• Exercise: Below are records. Find each line in them that holds the word "thumb" and copy it.

Named joint coordinates:
####################

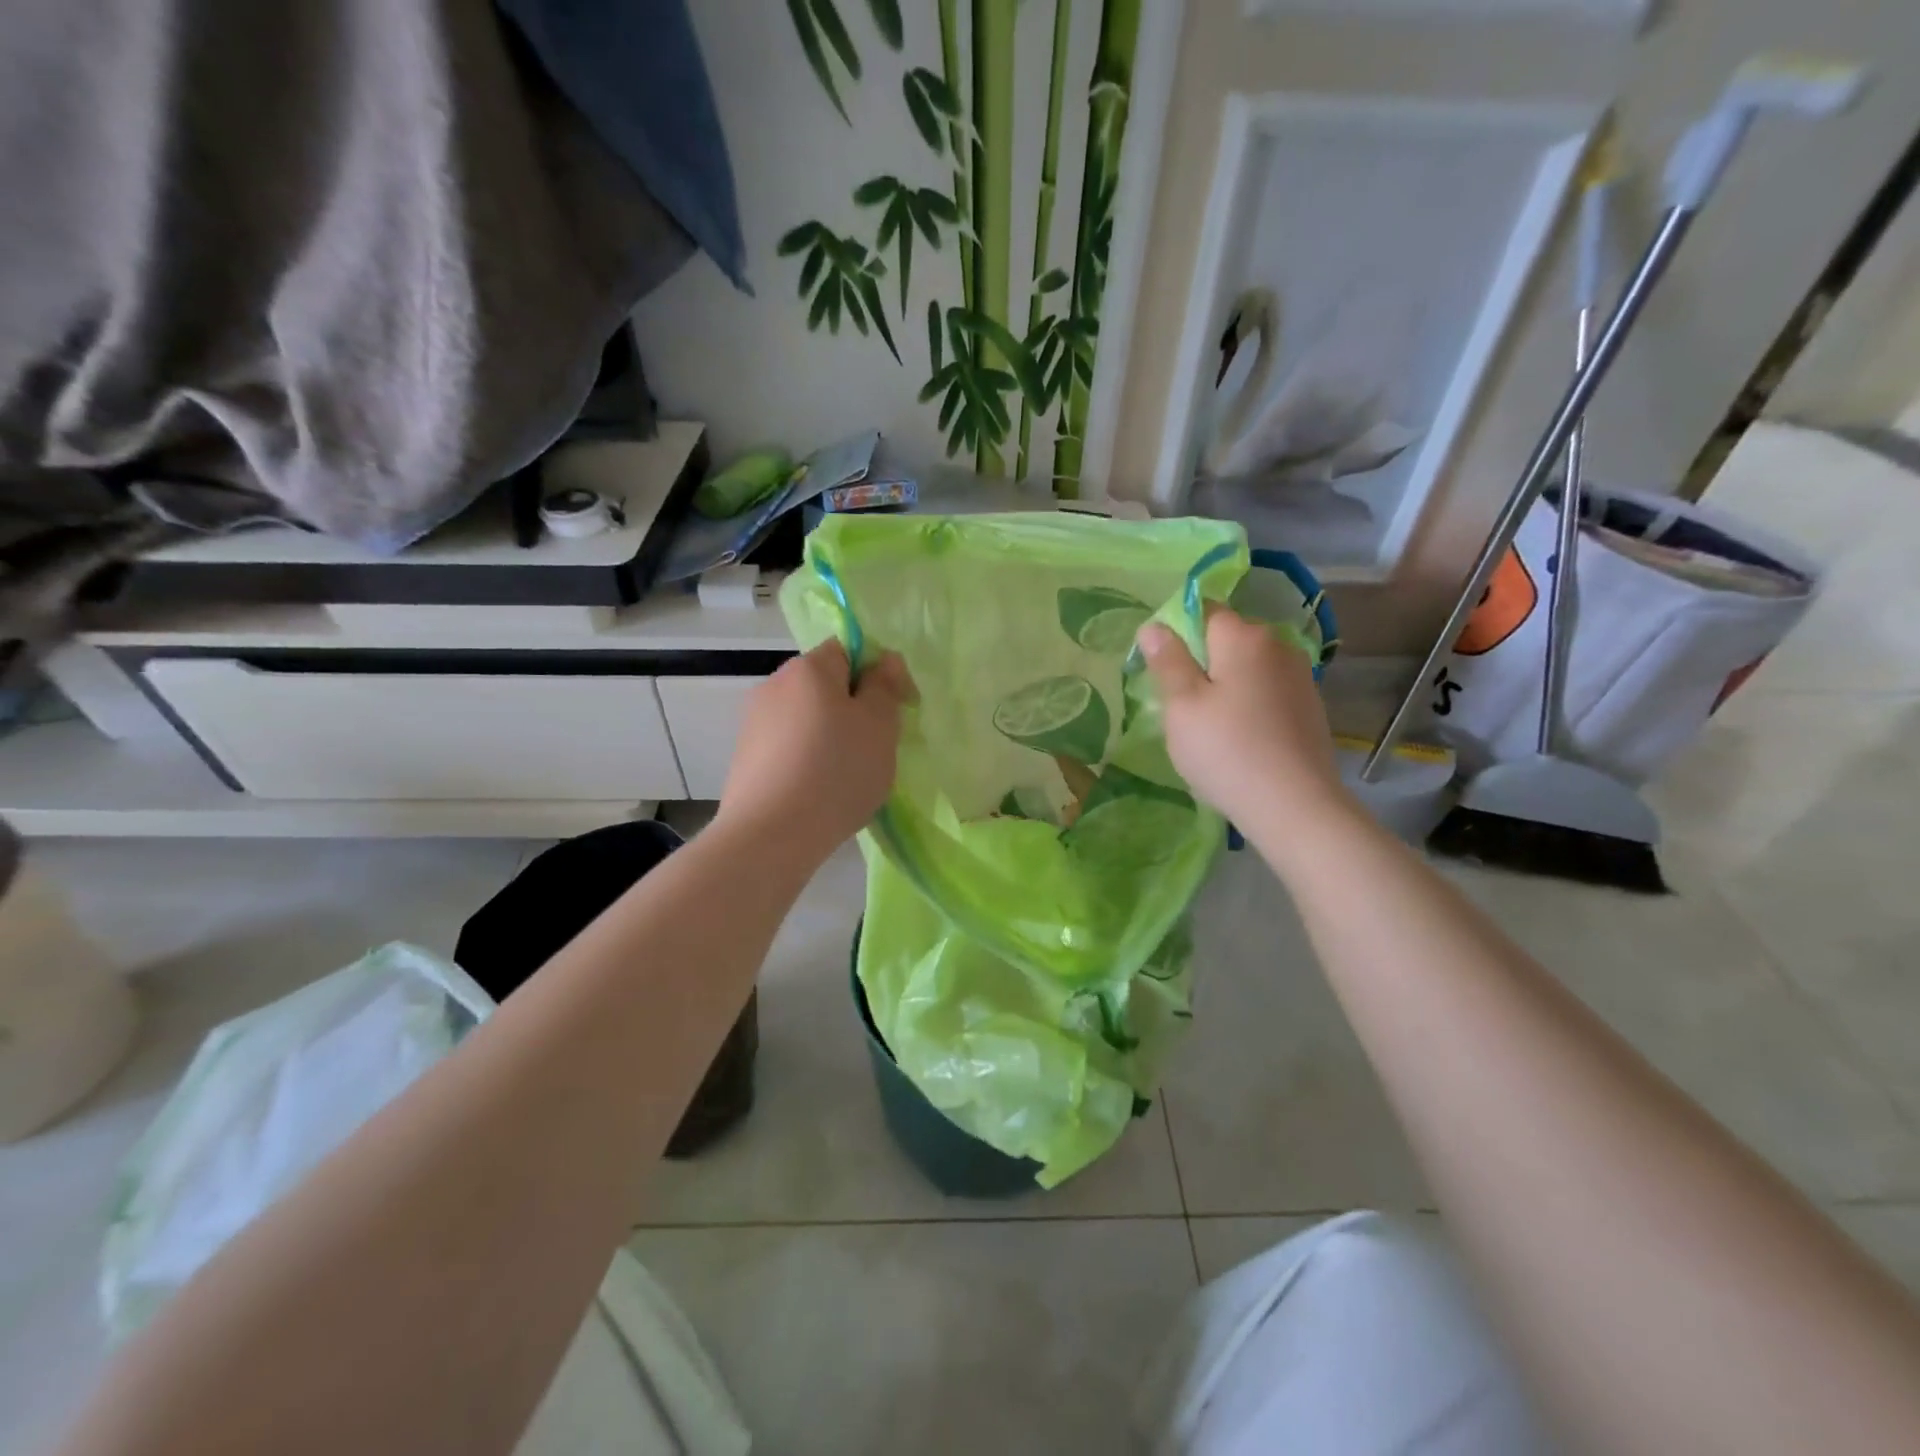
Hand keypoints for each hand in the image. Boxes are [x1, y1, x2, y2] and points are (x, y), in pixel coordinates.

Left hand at [716, 640, 914, 861]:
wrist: (770, 835)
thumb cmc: (837, 771)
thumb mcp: (879, 725)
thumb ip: (884, 686)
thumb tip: (883, 659)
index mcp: (808, 668)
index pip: (848, 649)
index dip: (877, 673)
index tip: (897, 709)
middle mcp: (774, 685)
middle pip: (825, 684)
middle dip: (854, 707)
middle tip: (877, 745)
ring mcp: (754, 722)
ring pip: (807, 717)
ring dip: (830, 734)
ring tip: (848, 774)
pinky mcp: (744, 758)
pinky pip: (789, 746)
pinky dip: (807, 758)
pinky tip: (818, 790)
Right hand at [1137, 608, 1350, 827]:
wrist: (1294, 805)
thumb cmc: (1226, 750)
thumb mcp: (1182, 706)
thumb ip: (1168, 661)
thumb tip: (1154, 626)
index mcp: (1243, 637)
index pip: (1204, 609)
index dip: (1178, 630)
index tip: (1162, 666)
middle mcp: (1277, 645)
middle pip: (1229, 637)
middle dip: (1203, 658)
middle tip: (1180, 701)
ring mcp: (1299, 676)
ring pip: (1249, 666)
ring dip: (1227, 682)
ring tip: (1210, 723)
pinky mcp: (1309, 706)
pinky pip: (1267, 690)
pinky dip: (1249, 702)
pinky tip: (1240, 735)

####################

• Solution for this task:
thumb cmc: (837, 771)
thumb mcp: (879, 725)
thumb ip: (884, 686)
thumb tip: (883, 659)
thumb cmc: (1226, 750)
thumb mcp: (1182, 706)
thumb ip: (1168, 661)
thumb tip: (1154, 626)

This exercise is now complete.